Edition 2021

The Old school art residency presents Sarah E Philips – a multi-media artist from USA – this Saturday, 23th of October at 5 pm

This series, Acolytes for a New World, is about ushering in the new while occupying those spaces—be they physical, liminal, or social–of the in-between.

As a child, I was an acolyte in the community church, one of the few churches that allowed girls to perform this sacred role. The acolyte’s job was to, at the beginning of every service, ring the huge church bells—for me, then, more like a rope swing than anything else—and carry the fire to light the altars up the aisle to begin the service. At the end, we’d walk the aisles again and snuff the candles out. This signified the transition in and out of the “holy time,” and the sanctified space, of the worship.  We were taught, as children, not to yelp or jump if the hot wax melted onto our hands during the lighting, so as not to disrupt the ceremony of it all. I think a lot about the beautiful, threatening, fragile and painful thing that the hot wax represented as it would drip down the candle and onto our tiny fingers, and the beautiful and painful fragile thing that change and transition represent as well.

I have spent a lot of time considering the meaning and manifestation of sacred spaces; for me these are often those spaces of the “in-between.”  I feel that right now, in the world, we are on the precipice of change, or hopeful for it—at the near-end of a global health crisis, and significant political shifts worldwide as well.  Gorna Lipnitsa, too, seems to me to have a number of spaces of “in-between,” harkening back to its communist history, hopeful in the strong sense of community that I feel here, but with so many visual markers of an order that once was, present, like skeletons, in the space. After lighting candles in the chapel, I began to consider what an acolyte for a new world—one hoped for, manifested, or worked toward, in this waiting-space and time that we are collectively occupying in 2021.

For this series, I chose to take photographs in found in-between spaces in the community, acting as acolyte, sanctifying them with fire via candles, if only temporarily.  I drew from imagery from my own religious upbringing in the Southern United States—that of sacrament, chosen or imposed blindness, and water, while acknowledging the status of fire, fate, and future in regional legends and folklore—and, of course, ritual.

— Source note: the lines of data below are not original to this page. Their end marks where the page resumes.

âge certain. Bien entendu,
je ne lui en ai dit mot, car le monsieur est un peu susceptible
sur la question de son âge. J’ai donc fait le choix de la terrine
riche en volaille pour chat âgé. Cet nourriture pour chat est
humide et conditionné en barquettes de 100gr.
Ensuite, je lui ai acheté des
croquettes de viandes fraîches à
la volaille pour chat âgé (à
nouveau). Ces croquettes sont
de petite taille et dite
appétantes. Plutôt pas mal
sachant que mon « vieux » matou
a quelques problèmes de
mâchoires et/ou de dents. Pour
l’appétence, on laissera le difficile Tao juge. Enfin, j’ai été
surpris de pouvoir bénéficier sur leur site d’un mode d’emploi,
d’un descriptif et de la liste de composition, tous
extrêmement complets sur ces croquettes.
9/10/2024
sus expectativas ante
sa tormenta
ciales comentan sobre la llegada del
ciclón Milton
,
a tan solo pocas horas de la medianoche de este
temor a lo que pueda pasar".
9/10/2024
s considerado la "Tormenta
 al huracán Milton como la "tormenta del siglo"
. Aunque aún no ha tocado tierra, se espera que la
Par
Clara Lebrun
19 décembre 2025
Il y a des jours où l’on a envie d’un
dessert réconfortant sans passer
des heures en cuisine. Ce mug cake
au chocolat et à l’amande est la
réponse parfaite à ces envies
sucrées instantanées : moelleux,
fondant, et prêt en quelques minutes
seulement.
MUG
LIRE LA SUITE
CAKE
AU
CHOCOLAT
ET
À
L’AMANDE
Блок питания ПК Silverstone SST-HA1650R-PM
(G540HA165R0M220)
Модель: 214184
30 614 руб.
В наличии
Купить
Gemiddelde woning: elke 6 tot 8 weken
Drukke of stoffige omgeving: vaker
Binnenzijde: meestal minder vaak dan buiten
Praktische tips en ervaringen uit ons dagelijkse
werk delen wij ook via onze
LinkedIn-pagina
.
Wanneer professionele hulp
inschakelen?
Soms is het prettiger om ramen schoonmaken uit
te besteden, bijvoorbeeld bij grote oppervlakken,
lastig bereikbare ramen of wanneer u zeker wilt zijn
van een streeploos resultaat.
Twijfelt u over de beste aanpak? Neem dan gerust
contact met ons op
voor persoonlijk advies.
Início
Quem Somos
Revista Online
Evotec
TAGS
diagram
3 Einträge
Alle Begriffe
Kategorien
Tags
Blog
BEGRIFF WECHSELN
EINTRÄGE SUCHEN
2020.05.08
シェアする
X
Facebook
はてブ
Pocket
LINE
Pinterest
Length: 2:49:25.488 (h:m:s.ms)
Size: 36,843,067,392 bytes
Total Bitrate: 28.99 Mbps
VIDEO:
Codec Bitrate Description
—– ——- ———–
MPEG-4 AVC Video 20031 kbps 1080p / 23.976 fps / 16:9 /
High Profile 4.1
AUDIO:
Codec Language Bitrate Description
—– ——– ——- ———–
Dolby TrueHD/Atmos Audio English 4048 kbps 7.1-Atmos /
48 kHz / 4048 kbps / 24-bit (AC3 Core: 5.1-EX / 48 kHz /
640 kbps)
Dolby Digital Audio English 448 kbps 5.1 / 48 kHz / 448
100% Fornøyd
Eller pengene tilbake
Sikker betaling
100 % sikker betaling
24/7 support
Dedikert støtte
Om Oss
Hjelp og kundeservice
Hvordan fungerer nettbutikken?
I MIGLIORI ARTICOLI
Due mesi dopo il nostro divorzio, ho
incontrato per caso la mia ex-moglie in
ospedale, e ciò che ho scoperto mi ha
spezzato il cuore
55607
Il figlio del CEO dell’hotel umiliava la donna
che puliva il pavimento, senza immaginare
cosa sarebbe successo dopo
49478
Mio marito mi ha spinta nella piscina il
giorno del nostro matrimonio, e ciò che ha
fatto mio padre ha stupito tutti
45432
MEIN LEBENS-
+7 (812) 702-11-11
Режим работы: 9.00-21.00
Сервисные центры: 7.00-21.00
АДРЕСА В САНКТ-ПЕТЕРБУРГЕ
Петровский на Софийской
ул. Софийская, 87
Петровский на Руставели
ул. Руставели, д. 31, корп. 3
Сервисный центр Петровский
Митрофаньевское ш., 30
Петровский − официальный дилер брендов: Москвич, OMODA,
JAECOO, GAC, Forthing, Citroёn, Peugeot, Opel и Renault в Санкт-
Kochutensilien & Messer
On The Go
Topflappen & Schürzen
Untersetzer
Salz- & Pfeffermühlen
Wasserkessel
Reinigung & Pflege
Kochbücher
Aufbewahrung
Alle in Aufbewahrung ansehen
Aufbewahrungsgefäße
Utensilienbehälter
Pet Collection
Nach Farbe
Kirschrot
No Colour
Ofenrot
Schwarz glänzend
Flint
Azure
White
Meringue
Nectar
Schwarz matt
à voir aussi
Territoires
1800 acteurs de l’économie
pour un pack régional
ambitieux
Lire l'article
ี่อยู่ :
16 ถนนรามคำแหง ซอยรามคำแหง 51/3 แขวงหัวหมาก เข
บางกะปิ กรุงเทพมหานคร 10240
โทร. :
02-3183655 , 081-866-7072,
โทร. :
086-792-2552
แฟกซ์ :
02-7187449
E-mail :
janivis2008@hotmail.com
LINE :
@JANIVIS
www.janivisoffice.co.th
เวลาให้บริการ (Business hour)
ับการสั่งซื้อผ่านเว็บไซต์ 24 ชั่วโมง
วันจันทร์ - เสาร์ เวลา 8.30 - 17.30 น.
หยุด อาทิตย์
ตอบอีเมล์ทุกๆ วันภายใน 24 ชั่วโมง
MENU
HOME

Sarah Phillips is a multi-media artist located in Harrisonburg, Virginia.  She earned her BFA in Art (photography and painting,) and BA in scenic design at James Madison University in 2017, and an MFA in Intermedia Studies, also from JMU. in 2020, she completed a CAS Arts and International cooperation at the Zurich University of the Arts in Zurich, Switzerland. She has shown work across Virginia, Washington, DC, Rome, Italy, and has done mural projects in Illinois, Bucharest, Romania, Virginia, and Panama, and is a Virginia Museum of Fine Arts 2019-2020 Fellow.